|No such thing as a small change|
Strange Unicode normalization questionby mje (Curate)
|on Aug 15, 2018 at 17:37 UTC||Need Help??|
mje has asked for the
wisdom of the Perl Monks concerning the following question:
We are using an API (which I can't tell you much about unfortunately) provided by another party which uses POST over HTTPS. On reviewing the code by an ex coworker I discovered a mysterious call to NFKD which I now realise is in Unicode::Normalise. I could not explain why it was there and tried taking it out but it actually breaks things and I'm hoping someone here might have some insights. The API involves POSTing a number of strings to an HTTPS url and the response contains one of 3 statuses (2 mean a match for the supplied data was found and 1 means a match was not found).
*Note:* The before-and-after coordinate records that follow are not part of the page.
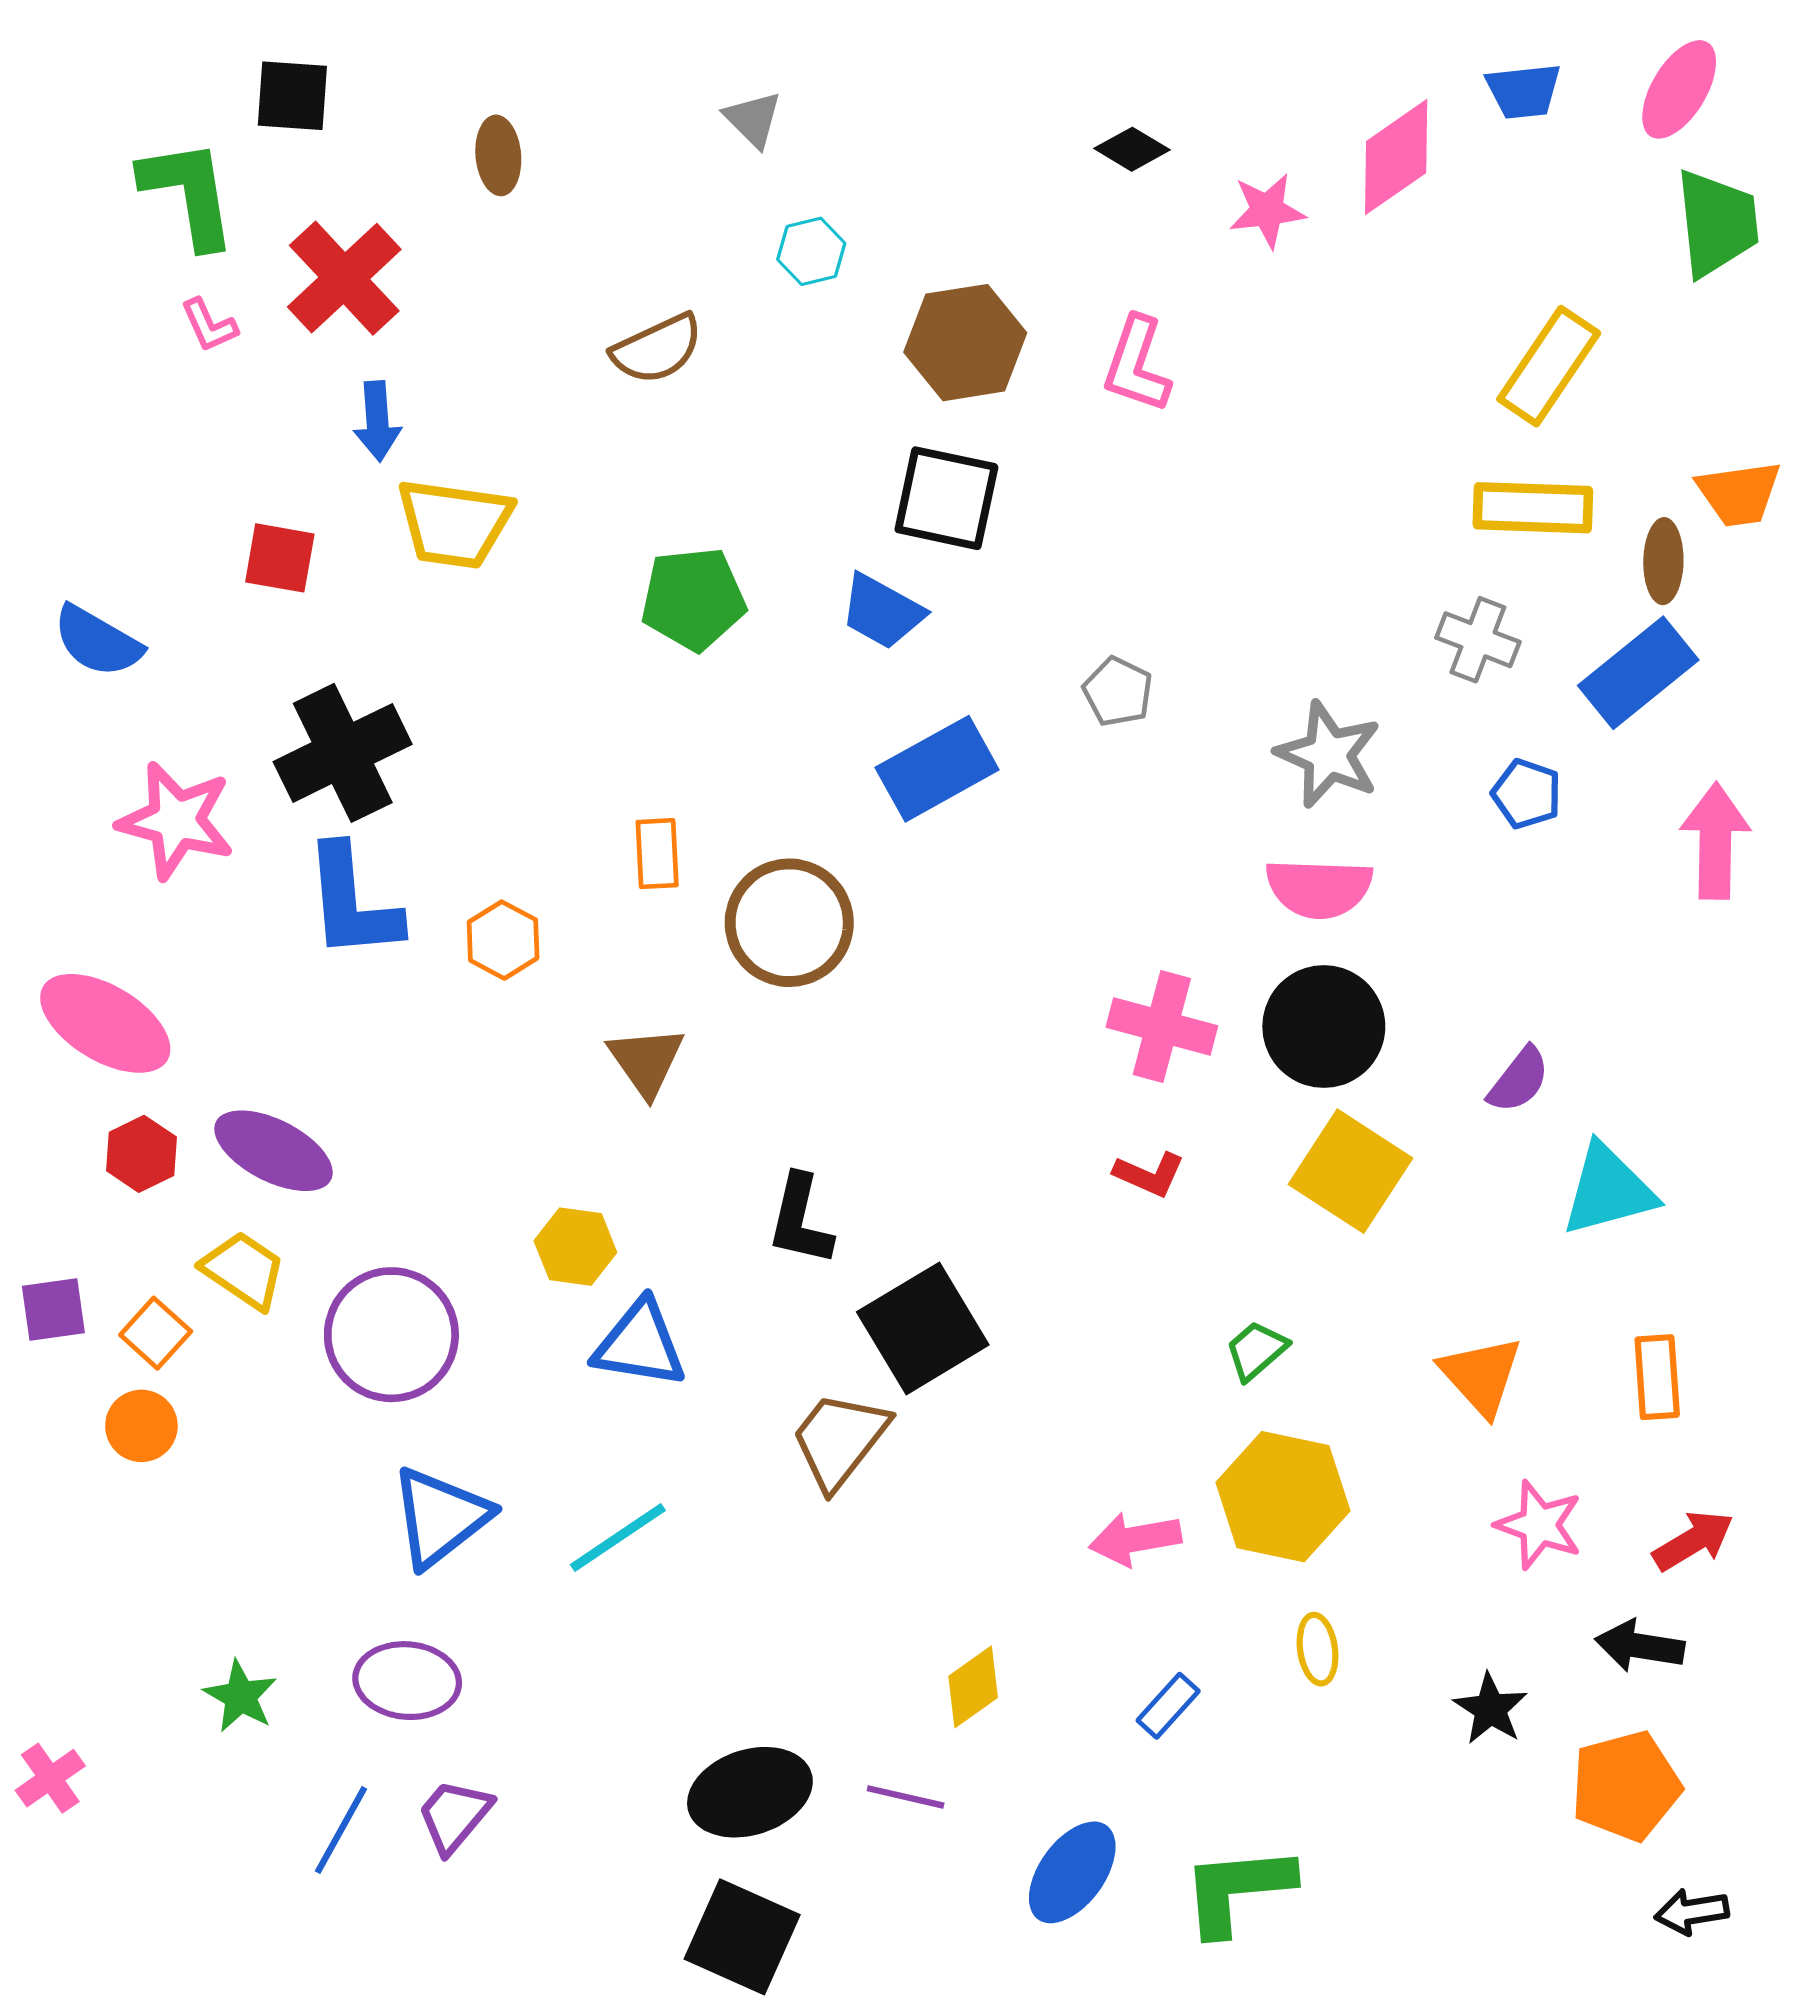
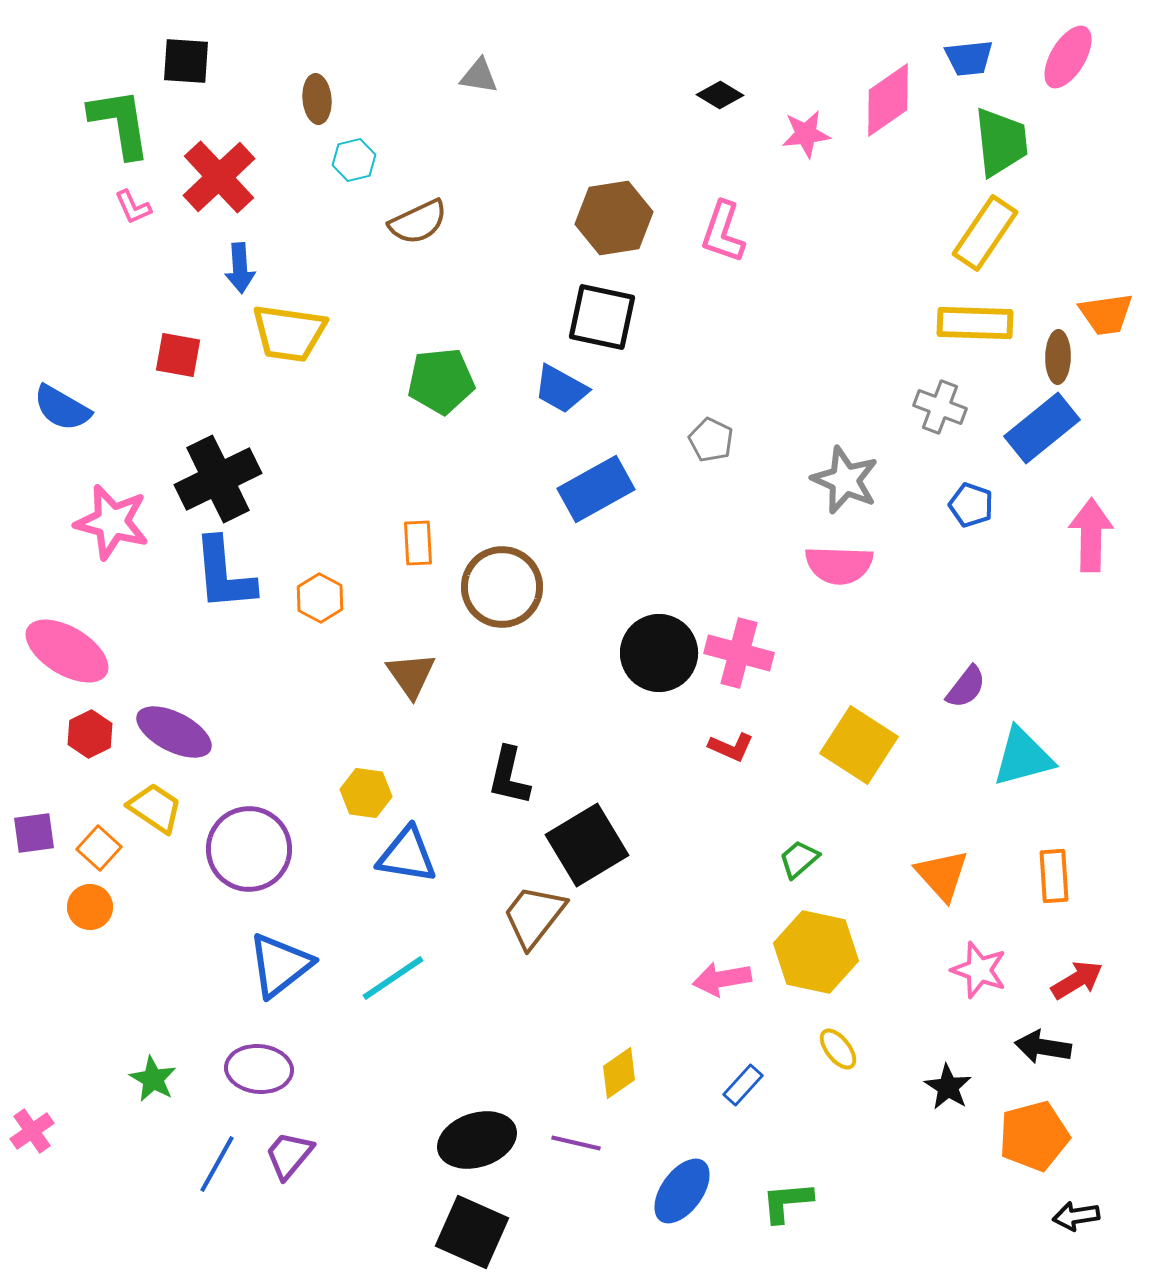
gray triangle: (753, 119) -> (479, 76), turned -36
green trapezoid: (1717, 223) -> (1001, 142), moved
cyan hexagon: (811, 251) -> (354, 160), moved
black circle: (1324, 1027) -> (659, 653), moved
yellow ellipse: (1318, 1649) -> (838, 1049), turned -30
green L-shape: (1237, 1890) -> (787, 1202), size x0.7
The suppliers of the API provide some test data which is supposed to be UTF-8 encoded and I have confirmed that in that I can a) find UTF-8 continuation bytes where there are accents/diacritics etc and b) open the file with ':encoding(UTF-8)' and it is read without errors.
The test code opens the test data file ':encoding(UTF-8), reads a line of strings, POSTs them to the url and gets the response. It then checks the response matches the expected response. When run with the url-encoded POST data simple encoded as UTF-8 with a Content-Type" => 'application/x-www-form-urlencoded ; charset=UTF-8" some of the test data fails. When the data is url-encoded and passed through NFKD all of the tests pass. 1) all of the failing tests contain strings which are non ASCII b) it is obvious they are not matching because the status is returning a non match when they are expected to match. An example is Lubomír,Bartoňová. After passing through NFKD, the accent over the i is much larger.
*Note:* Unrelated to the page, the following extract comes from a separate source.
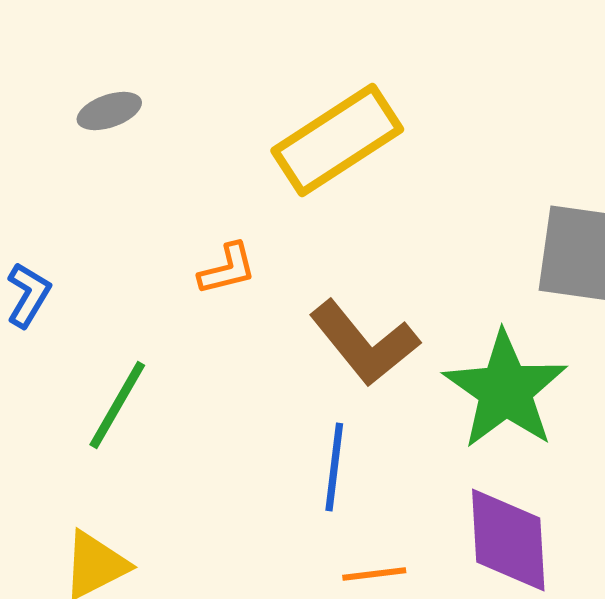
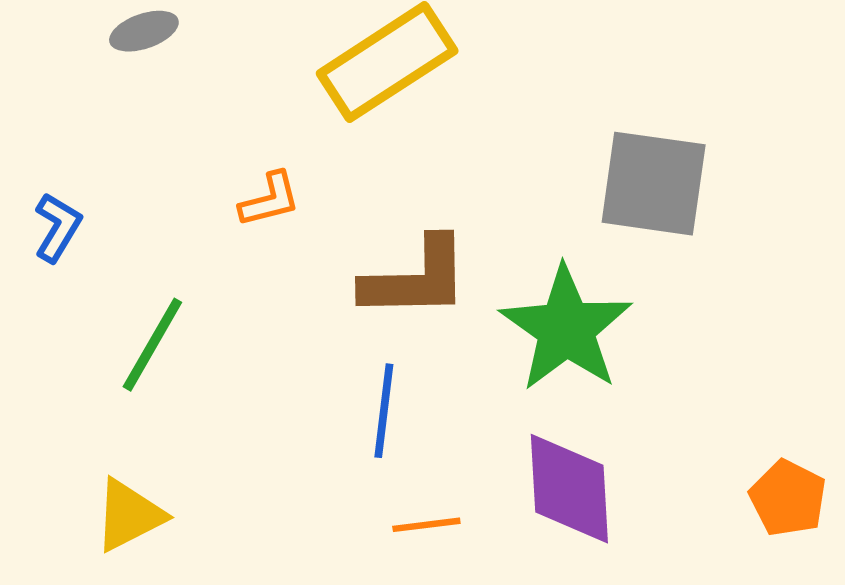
brown L-shape: (364, 343) -> (416, 278), turned -52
The actual code is even stranger as it does this to the url-encoded strings ($html is the url-encoded strings)
but I have no evidence of NonspacingMark ever being in the normalized string.
It seems unlikely the API provider supplied test data which does not match their dataset so that leaves me wondering a) what might be going wrong and b) how the hell did my ex-colleague discover this - it feels like a bodge.
I would greatly appreciate any possible insights from monks here.